QUESTIONS À TRAITER:
A. Dans le texte sur le cloud d'Amazon et de Microsoft, à quel moment la Commission européenne a-t-elle ouvert son enquête ?
B. Poursuivez le texte sur le cloud d'Amazon et de Microsoft juste après sa dernière phrase.

TEXTE À ANALYSER:
↓↓↓

Amazon et Microsoft pourraient bientôt devoir obéir à des règles beaucoup plus strictes en Europe. Bruxelles estime que leurs services cloud sont devenus trop incontournables et veut les empêcher d’écraser la concurrence.

La Commission européenne vient de frapper un grand coup. Dans une enquête ouverte en novembre dernier, elle est arrivée à des conclusions provisoires claires: Amazon Web Services (AWS) et Microsoft Azure, les deux leaders mondiaux du cloud, doivent être soumis au règlement sur les marchés numériques (DMA). Concrètement, cela signifie qu’ils seraient classés comme des « contrôleurs d’accès », un statut réservé aux géants du numérique qui verrouillent un marché. Même si leurs filiales cloud n’atteignent pas officiellement les seuils d’utilisateurs prévus par le texte, Bruxelles estime que d’autres éléments justifient ce coup de frein réglementaire.

↑↑↑

ENREGISTREMENTS:
↓↓↓

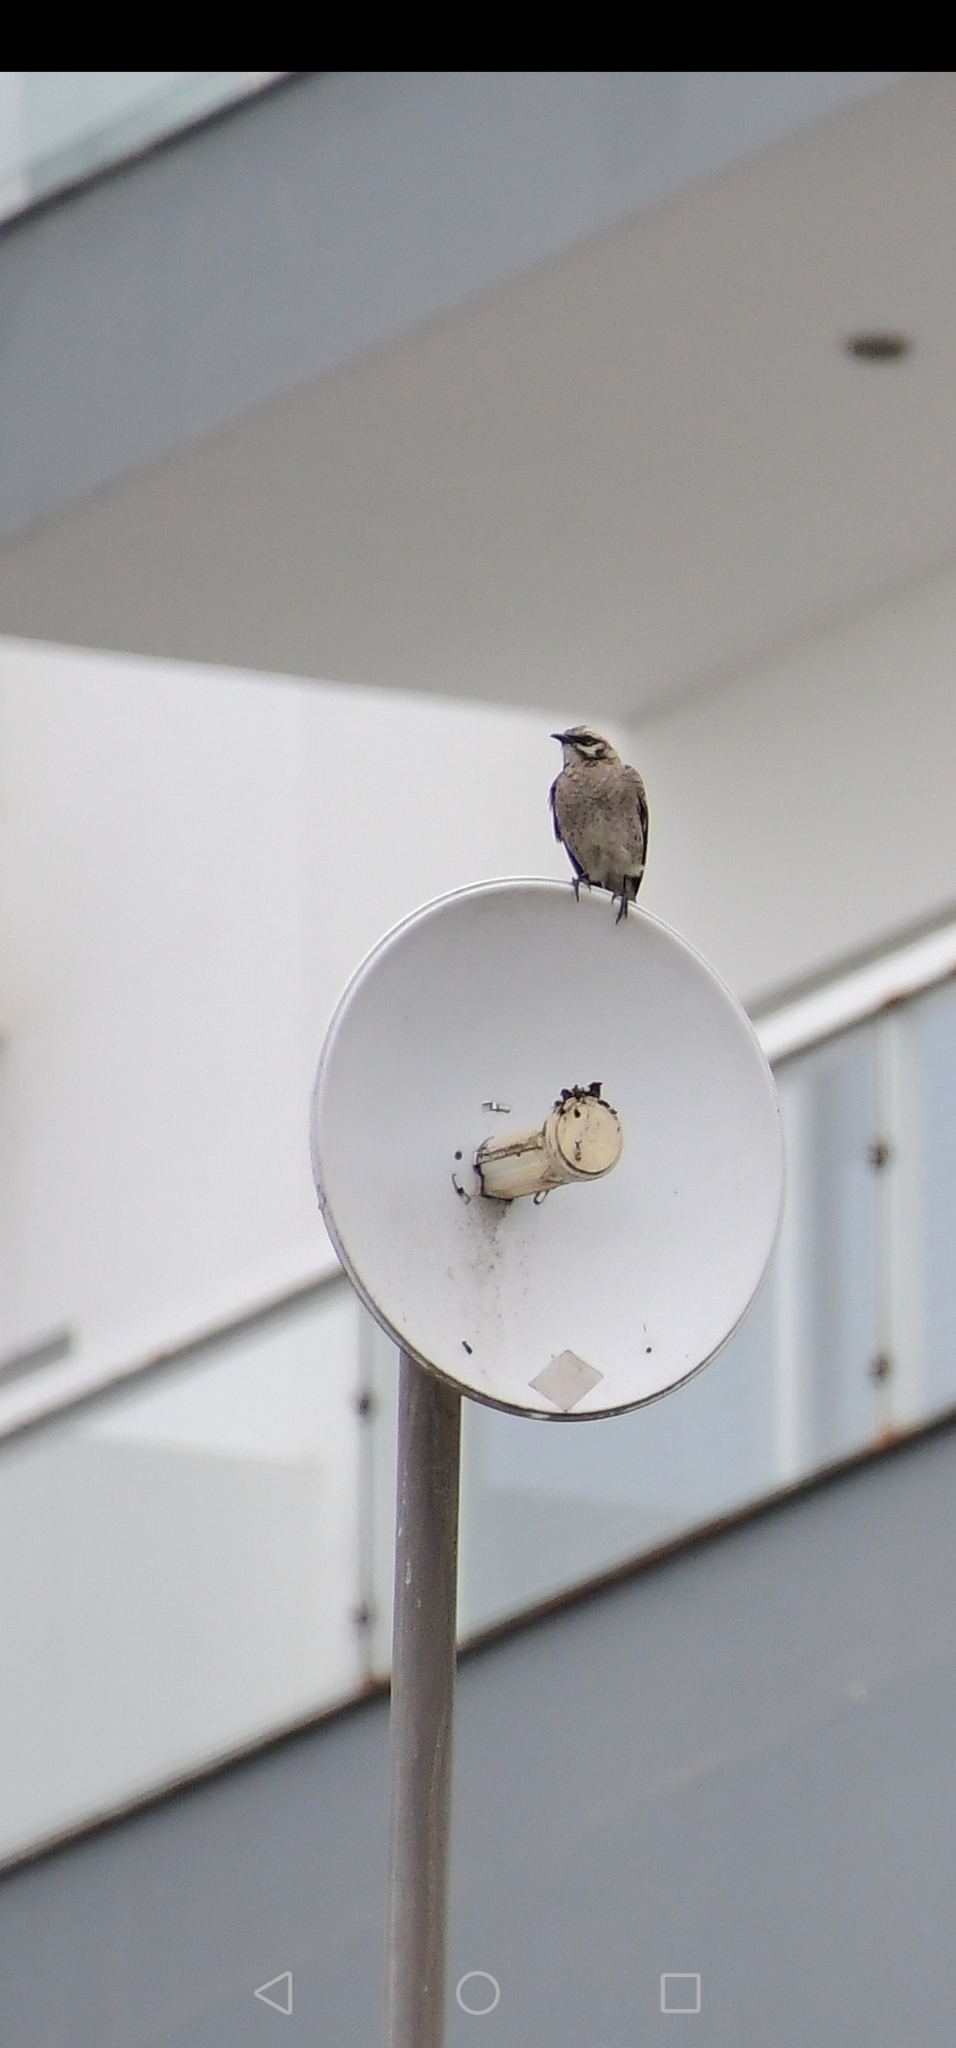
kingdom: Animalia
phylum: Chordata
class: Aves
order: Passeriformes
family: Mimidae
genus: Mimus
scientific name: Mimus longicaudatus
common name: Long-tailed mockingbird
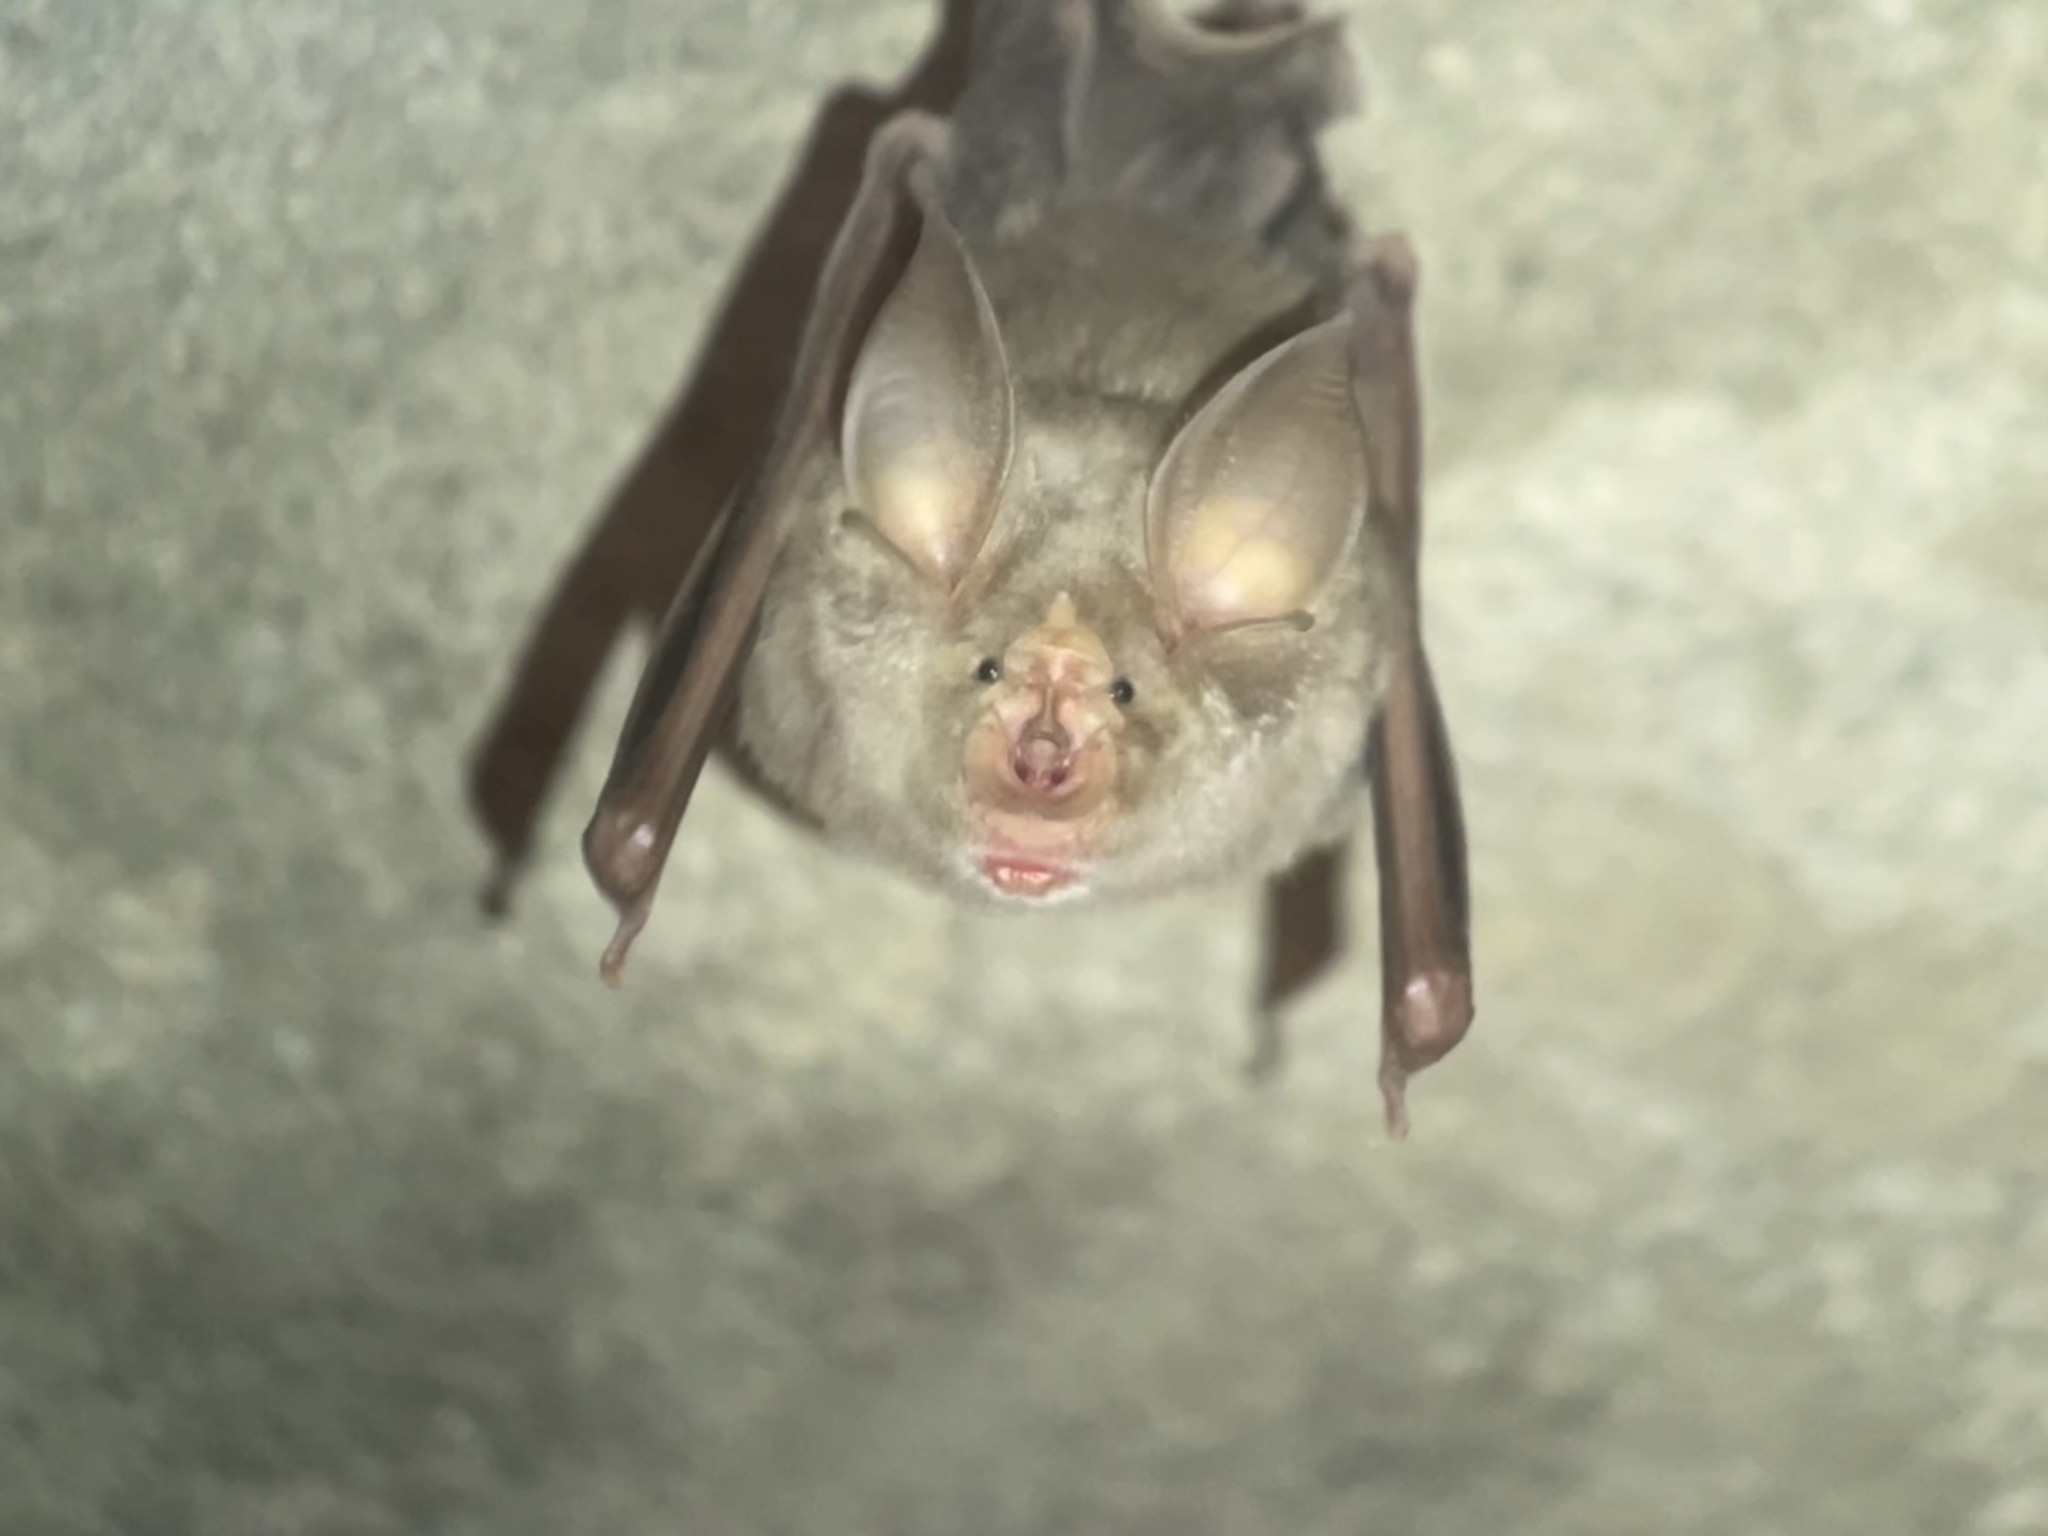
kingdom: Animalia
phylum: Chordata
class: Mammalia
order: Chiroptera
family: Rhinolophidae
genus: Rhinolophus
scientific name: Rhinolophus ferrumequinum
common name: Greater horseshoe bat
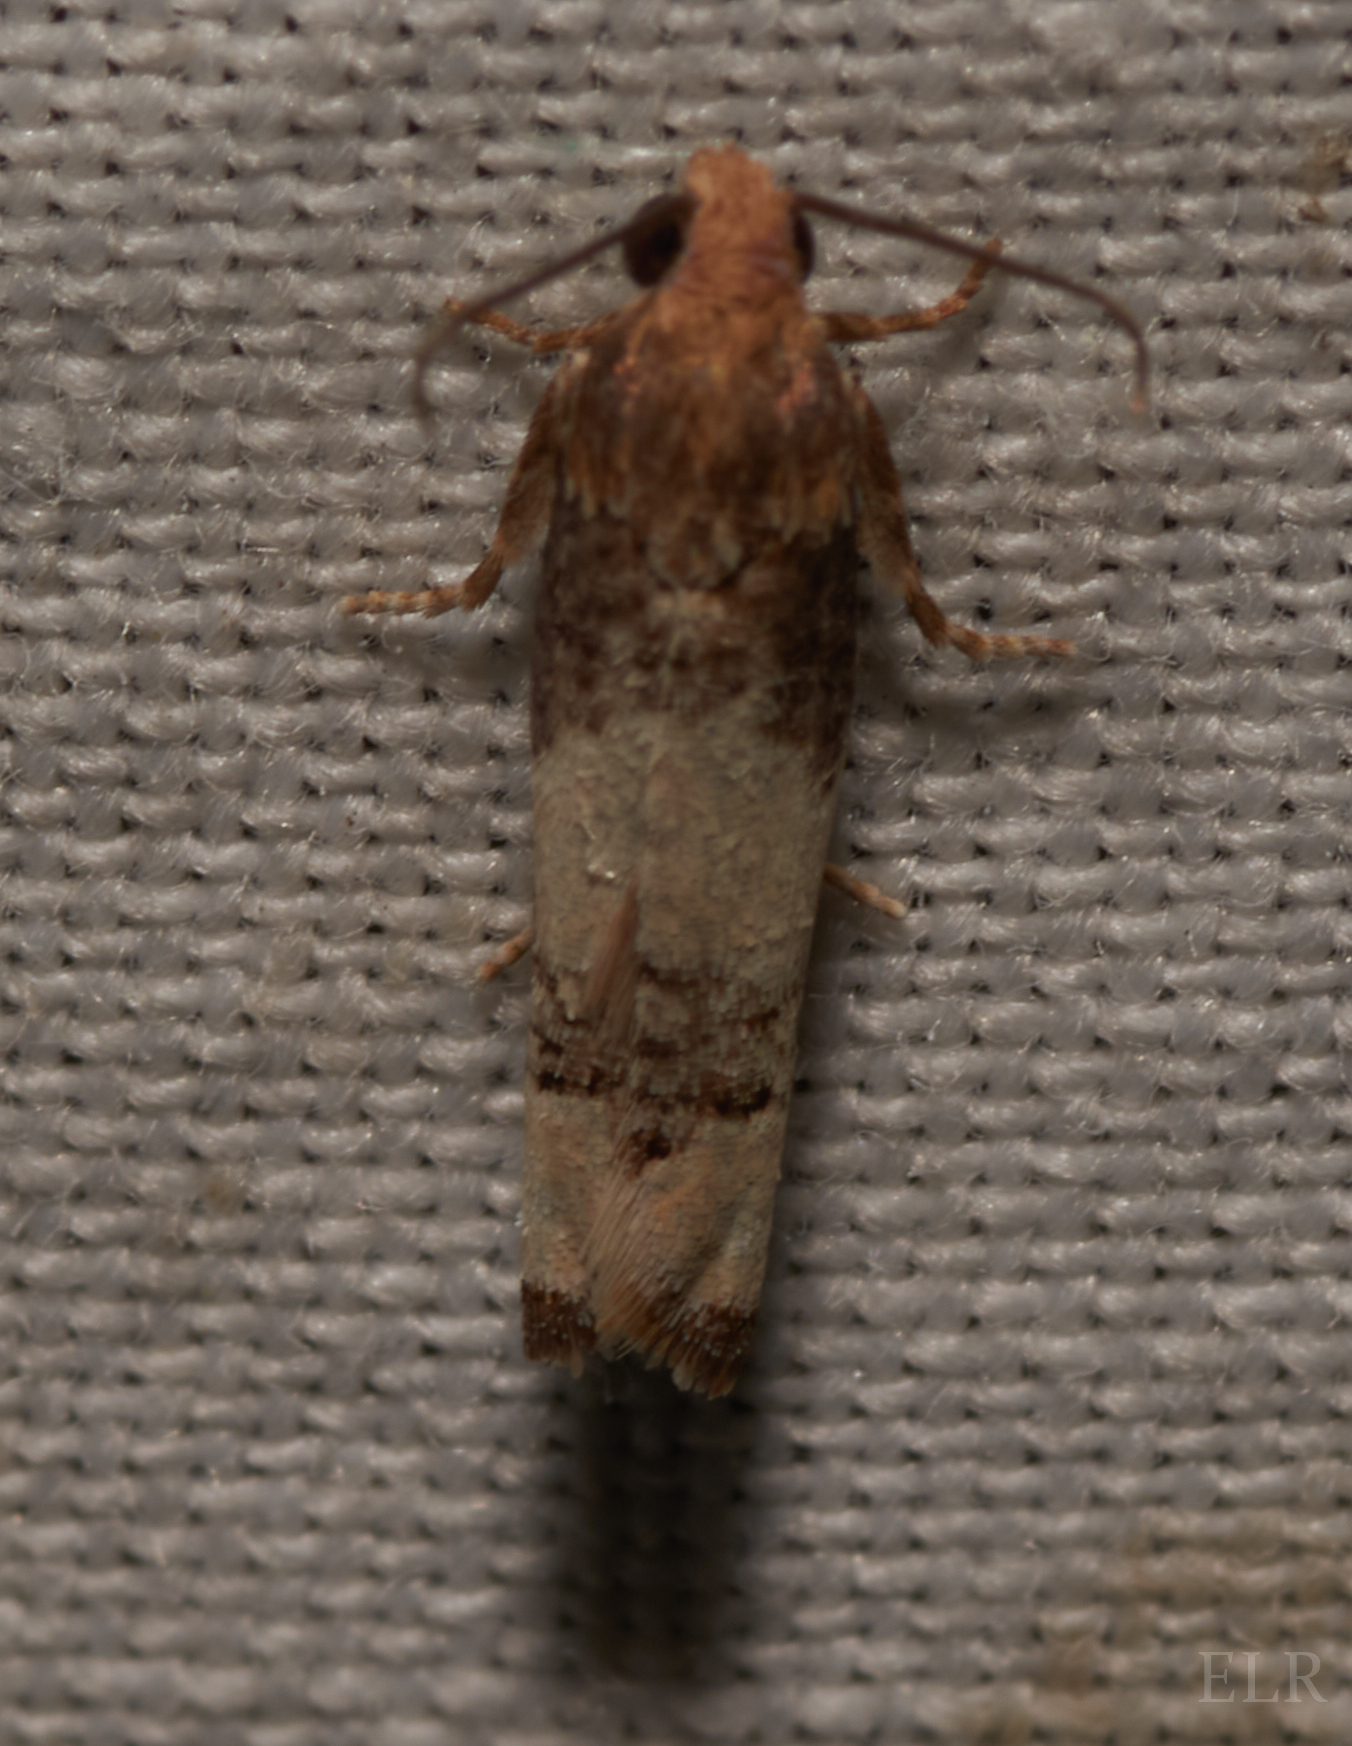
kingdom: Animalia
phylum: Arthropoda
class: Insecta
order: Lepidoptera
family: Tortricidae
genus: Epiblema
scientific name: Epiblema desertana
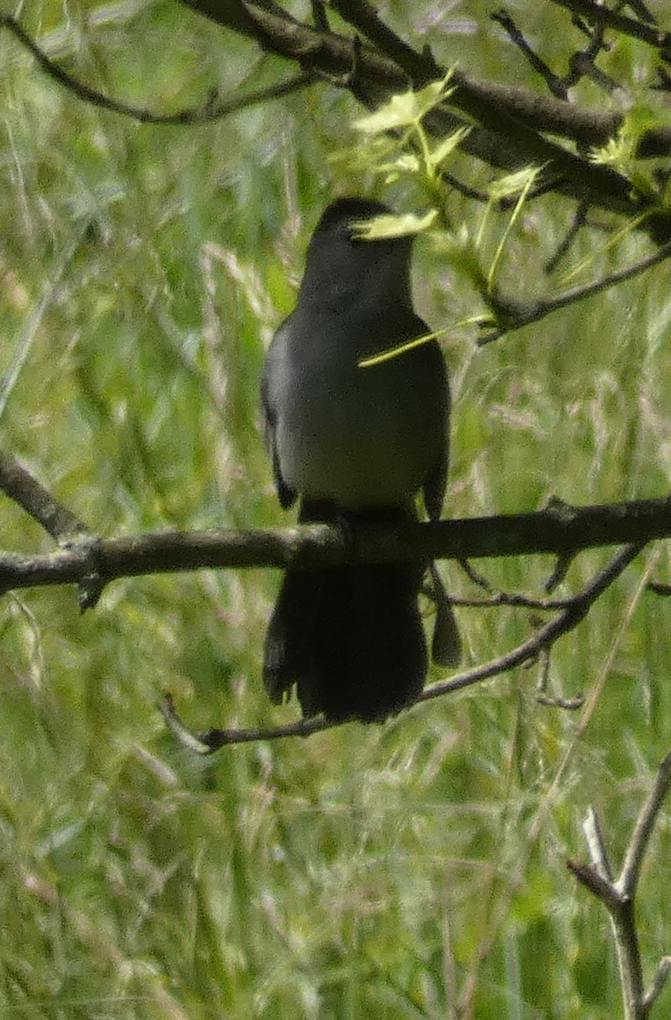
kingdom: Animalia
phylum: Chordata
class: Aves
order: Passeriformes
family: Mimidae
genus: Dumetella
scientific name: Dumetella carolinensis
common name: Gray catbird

↑↑↑

RÉSULTATS:
A. En novembre dernier.

B.
Pour la Commission, la position d’AWS et d’Azure est tout simplement trop dominante. Leur chiffre d’affaires est colossal, leurs capacités techniques dépassent largement celles des concurrents, et les clients ont énormément de mal à changer de prestataire. Les coûts de migration sont élevés, ce qui crée un effet de verrouillage. En prime, l’essor de l’intelligence artificielle a renforcé leur emprise: alors que l’IA fait exploser la demande de services cloud, AWS et Azure captent une grande partie de cette croissance dans leurs propres écosystèmes. Bruxelles conclut que leur position est « solidement ancrée et durable ».

De leur côté, Amazon et Microsoft ne cachent pas leur mécontentement. AWS a prévenu que cette décision risquait de pénaliser l’investissement et l’innovation en Europe, et qu’elle ajouterait une couche de régulation « lourde et redondante », alors que le secteur est déjà soumis à d’autres textes européens. Microsoft, lui, accuse la Commission d’avoir épargné Google Cloud, le numéro trois du secteur. Selon l’entreprise de Redmond, ignorer le pouvoir grandissant de Google et de son assistant Gemini fausserait le marché. Mais pour l’instant, Bruxelles garde le cap, armée du DMA, un texte qui permet d’infliger des amendes allant jusqu’à 10% du chiffre d’affaires mondial, voire 20% en cas de récidive.

Le cloud est devenu l’épine dorsale de l’économie numérique mondiale. Aujourd’hui, trois acteurs américains se partagent plus de 60% du marché: AWS (28%), Microsoft Azure (21%) et Google Cloud (14%). Cette concentration, combinée à des pannes récentes qui ont paralysé des services essentiels, pousse l’Europe à vouloir serrer la vis. Le message est clair: même les géants du nuage devront rendre des comptes.